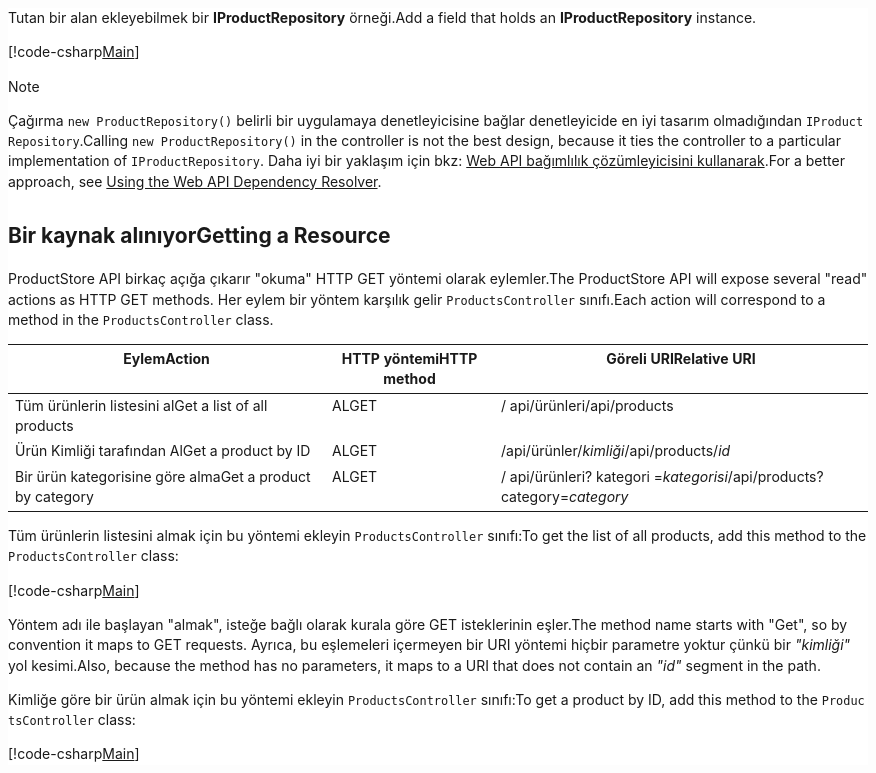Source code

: <span data-ttu-id="26bff-216">Tutan bir alan ekleyebilmek bir **IProductRepository** örneği.</span><span class="sxs-lookup"><span data-stu-id="26bff-216">Add a field that holds an **IProductRepository** instance.</span></span>

[!code-csharp[Main](creating-a-web-api-that-supports-crud-operations/samples/sample5.cs)]

> [!NOTE]
> <span data-ttu-id="26bff-217">Çağırma `new ProductRepository()` belirli bir uygulamaya denetleyicisine bağlar denetleyicide en iyi tasarım olmadığından `IProductRepository`.</span><span class="sxs-lookup"><span data-stu-id="26bff-217">Calling `new ProductRepository()` in the controller is not the best design, because it ties the controller to a particular implementation of `IProductRepository`.</span></span> <span data-ttu-id="26bff-218">Daha iyi bir yaklaşım için bkz: [Web API bağımlılık çözümleyicisini kullanarak](../advanced/dependency-injection.md).</span><span class="sxs-lookup"><span data-stu-id="26bff-218">For a better approach, see [Using the Web API Dependency Resolver](../advanced/dependency-injection.md).</span></span>


## <a name="getting-a-resource"></a><span data-ttu-id="26bff-219">Bir kaynak alınıyor</span><span class="sxs-lookup"><span data-stu-id="26bff-219">Getting a Resource</span></span>

<span data-ttu-id="26bff-220">ProductStore API birkaç açığa çıkarır &quot;okuma&quot; HTTP GET yöntemi olarak eylemler.</span><span class="sxs-lookup"><span data-stu-id="26bff-220">The ProductStore API will expose several &quot;read&quot; actions as HTTP GET methods.</span></span> <span data-ttu-id="26bff-221">Her eylem bir yöntem karşılık gelir `ProductsController` sınıfı.</span><span class="sxs-lookup"><span data-stu-id="26bff-221">Each action will correspond to a method in the `ProductsController` class.</span></span>

| <span data-ttu-id="26bff-222">Eylem</span><span class="sxs-lookup"><span data-stu-id="26bff-222">Action</span></span> | <span data-ttu-id="26bff-223">HTTP yöntemi</span><span class="sxs-lookup"><span data-stu-id="26bff-223">HTTP method</span></span> | <span data-ttu-id="26bff-224">Göreli URI</span><span class="sxs-lookup"><span data-stu-id="26bff-224">Relative URI</span></span> |
| --- | --- | --- |
| <span data-ttu-id="26bff-225">Tüm ürünlerin listesini al</span><span class="sxs-lookup"><span data-stu-id="26bff-225">Get a list of all products</span></span> | <span data-ttu-id="26bff-226">AL</span><span class="sxs-lookup"><span data-stu-id="26bff-226">GET</span></span> | <span data-ttu-id="26bff-227">/ api/ürünleri</span><span class="sxs-lookup"><span data-stu-id="26bff-227">/api/products</span></span> |
| <span data-ttu-id="26bff-228">Ürün Kimliği tarafından Al</span><span class="sxs-lookup"><span data-stu-id="26bff-228">Get a product by ID</span></span> | <span data-ttu-id="26bff-229">AL</span><span class="sxs-lookup"><span data-stu-id="26bff-229">GET</span></span> | <span data-ttu-id="26bff-230">/api/ürünler/*kimliği*</span><span class="sxs-lookup"><span data-stu-id="26bff-230">/api/products/*id*</span></span> |
| <span data-ttu-id="26bff-231">Bir ürün kategorisine göre alma</span><span class="sxs-lookup"><span data-stu-id="26bff-231">Get a product by category</span></span> | <span data-ttu-id="26bff-232">AL</span><span class="sxs-lookup"><span data-stu-id="26bff-232">GET</span></span> | <span data-ttu-id="26bff-233">/ api/ürünleri? kategori =*kategorisi*</span><span class="sxs-lookup"><span data-stu-id="26bff-233">/api/products?category=*category*</span></span> |

<span data-ttu-id="26bff-234">Tüm ürünlerin listesini almak için bu yöntemi ekleyin `ProductsController` sınıfı:</span><span class="sxs-lookup"><span data-stu-id="26bff-234">To get the list of all products, add this method to the `ProductsController` class:</span></span>

[!code-csharp[Main](creating-a-web-api-that-supports-crud-operations/samples/sample6.cs)]

<span data-ttu-id="26bff-235">Yöntem adı ile başlayan &quot;almak&quot;, isteğe bağlı olarak kurala göre GET isteklerinin eşler.</span><span class="sxs-lookup"><span data-stu-id="26bff-235">The method name starts with &quot;Get&quot;, so by convention it maps to GET requests.</span></span> <span data-ttu-id="26bff-236">Ayrıca, bu eşlemeleri içermeyen bir URI yöntemi hiçbir parametre yoktur çünkü bir *&quot;kimliği&quot;* yol kesimi.</span><span class="sxs-lookup"><span data-stu-id="26bff-236">Also, because the method has no parameters, it maps to a URI that does not contain an *&quot;id&quot;* segment in the path.</span></span>

<span data-ttu-id="26bff-237">Kimliğe göre bir ürün almak için bu yöntemi ekleyin `ProductsController` sınıfı:</span><span class="sxs-lookup"><span data-stu-id="26bff-237">To get a product by ID, add this method to the `ProductsController` class:</span></span>

[!code-csharp[Main](creating-a-web-api-that-supports-crud-operations/samples/sample7.cs)]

______________________________

Without the pictures, reproduce the entries exactly.

§ Answer to the exercise
Source code

: <span data-ttu-id="26bff-216">Tutan bir alan ekleyebilmek bir **IProductRepository** örneği.</span><span class="sxs-lookup"><span data-stu-id="26bff-216">Add a field that holds an **IProductRepository** instance.</span></span>

[!code-csharp[Main](creating-a-web-api-that-supports-crud-operations/samples/sample5.cs)]

> [!NOTE]
> <span data-ttu-id="26bff-217">Çağırma `new ProductRepository()` belirli bir uygulamaya denetleyicisine bağlar denetleyicide en iyi tasarım olmadığından `IProductRepository`.</span><span class="sxs-lookup"><span data-stu-id="26bff-217">Calling `new ProductRepository()` in the controller is not the best design, because it ties the controller to a particular implementation of `IProductRepository`.</span></span> <span data-ttu-id="26bff-218">Daha iyi bir yaklaşım için bkz: [Web API bağımlılık çözümleyicisini kullanarak](../advanced/dependency-injection.md).</span><span class="sxs-lookup"><span data-stu-id="26bff-218">For a better approach, see [Using the Web API Dependency Resolver](../advanced/dependency-injection.md).</span></span>


## <a name="getting-a-resource"></a><span data-ttu-id="26bff-219">Bir kaynak alınıyor</span><span class="sxs-lookup"><span data-stu-id="26bff-219">Getting a Resource</span></span>

<span data-ttu-id="26bff-220">ProductStore API birkaç açığa çıkarır &quot;okuma&quot; HTTP GET yöntemi olarak eylemler.</span><span class="sxs-lookup"><span data-stu-id="26bff-220">The ProductStore API will expose several &quot;read&quot; actions as HTTP GET methods.</span></span> <span data-ttu-id="26bff-221">Her eylem bir yöntem karşılık gelir `ProductsController` sınıfı.</span><span class="sxs-lookup"><span data-stu-id="26bff-221">Each action will correspond to a method in the `ProductsController` class.</span></span>

| <span data-ttu-id="26bff-222">Eylem</span><span class="sxs-lookup"><span data-stu-id="26bff-222">Action</span></span> | <span data-ttu-id="26bff-223">HTTP yöntemi</span><span class="sxs-lookup"><span data-stu-id="26bff-223">HTTP method</span></span> | <span data-ttu-id="26bff-224">Göreli URI</span><span class="sxs-lookup"><span data-stu-id="26bff-224">Relative URI</span></span> |
| --- | --- | --- |
| <span data-ttu-id="26bff-225">Tüm ürünlerin listesini al</span><span class="sxs-lookup"><span data-stu-id="26bff-225">Get a list of all products</span></span> | <span data-ttu-id="26bff-226">AL</span><span class="sxs-lookup"><span data-stu-id="26bff-226">GET</span></span> | <span data-ttu-id="26bff-227">/ api/ürünleri</span><span class="sxs-lookup"><span data-stu-id="26bff-227">/api/products</span></span> |
| <span data-ttu-id="26bff-228">Ürün Kimliği tarafından Al</span><span class="sxs-lookup"><span data-stu-id="26bff-228">Get a product by ID</span></span> | <span data-ttu-id="26bff-229">AL</span><span class="sxs-lookup"><span data-stu-id="26bff-229">GET</span></span> | <span data-ttu-id="26bff-230">/api/ürünler/*kimliği*</span><span class="sxs-lookup"><span data-stu-id="26bff-230">/api/products/*id*</span></span> |
| <span data-ttu-id="26bff-231">Bir ürün kategorisine göre alma</span><span class="sxs-lookup"><span data-stu-id="26bff-231">Get a product by category</span></span> | <span data-ttu-id="26bff-232">AL</span><span class="sxs-lookup"><span data-stu-id="26bff-232">GET</span></span> | <span data-ttu-id="26bff-233">/ api/ürünleri? kategori =*kategorisi*</span><span class="sxs-lookup"><span data-stu-id="26bff-233">/api/products?category=*category*</span></span> |

<span data-ttu-id="26bff-234">Tüm ürünlerin listesini almak için bu yöntemi ekleyin `ProductsController` sınıfı:</span><span class="sxs-lookup"><span data-stu-id="26bff-234">To get the list of all products, add this method to the `ProductsController` class:</span></span>

[!code-csharp[Main](creating-a-web-api-that-supports-crud-operations/samples/sample6.cs)]

<span data-ttu-id="26bff-235">Yöntem adı ile başlayan &quot;almak&quot;, isteğe bağlı olarak kurala göre GET isteklerinin eşler.</span><span class="sxs-lookup"><span data-stu-id="26bff-235">The method name starts with &quot;Get&quot;, so by convention it maps to GET requests.</span></span> <span data-ttu-id="26bff-236">Ayrıca, bu eşlemeleri içermeyen bir URI yöntemi hiçbir parametre yoktur çünkü bir *&quot;kimliği&quot;* yol kesimi.</span><span class="sxs-lookup"><span data-stu-id="26bff-236">Also, because the method has no parameters, it maps to a URI that does not contain an *&quot;id&quot;* segment in the path.</span></span>

<span data-ttu-id="26bff-237">Kimliğe göre bir ürün almak için bu yöntemi ekleyin `ProductsController` sınıfı:</span><span class="sxs-lookup"><span data-stu-id="26bff-237">To get a product by ID, add this method to the `ProductsController` class:</span></span>

[!code-csharp[Main](creating-a-web-api-that-supports-crud-operations/samples/sample7.cs)]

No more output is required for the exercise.